Work instruction:
What lines in the listing include "first"? Return a copy of each.

Task input:
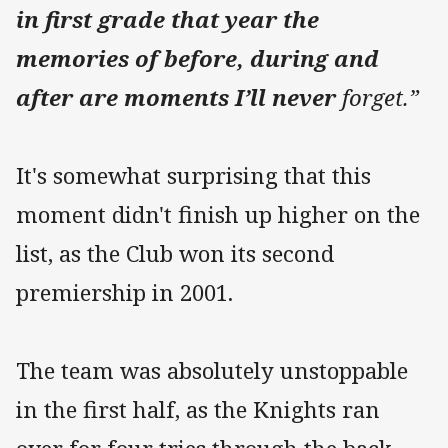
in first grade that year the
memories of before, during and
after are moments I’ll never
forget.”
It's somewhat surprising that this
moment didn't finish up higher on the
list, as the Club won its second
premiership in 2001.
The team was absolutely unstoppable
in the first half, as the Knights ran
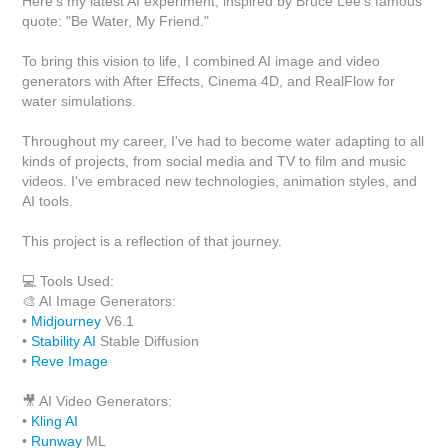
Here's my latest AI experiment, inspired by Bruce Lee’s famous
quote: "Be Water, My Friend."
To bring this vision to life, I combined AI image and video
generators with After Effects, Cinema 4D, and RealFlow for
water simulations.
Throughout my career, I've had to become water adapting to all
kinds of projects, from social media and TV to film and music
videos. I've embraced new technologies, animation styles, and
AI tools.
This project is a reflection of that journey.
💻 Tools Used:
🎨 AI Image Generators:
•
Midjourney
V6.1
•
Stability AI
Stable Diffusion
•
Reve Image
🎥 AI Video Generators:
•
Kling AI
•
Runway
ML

...

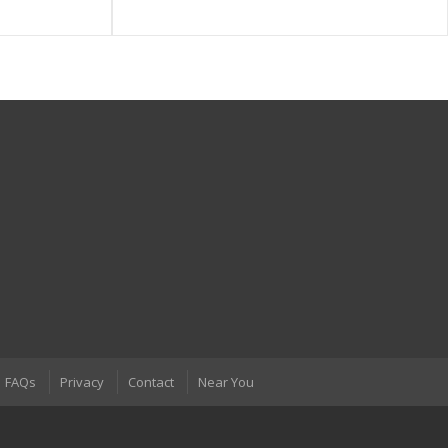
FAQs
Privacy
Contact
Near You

Worked solution:
in first grade that year the
in the first half, as the Knights ran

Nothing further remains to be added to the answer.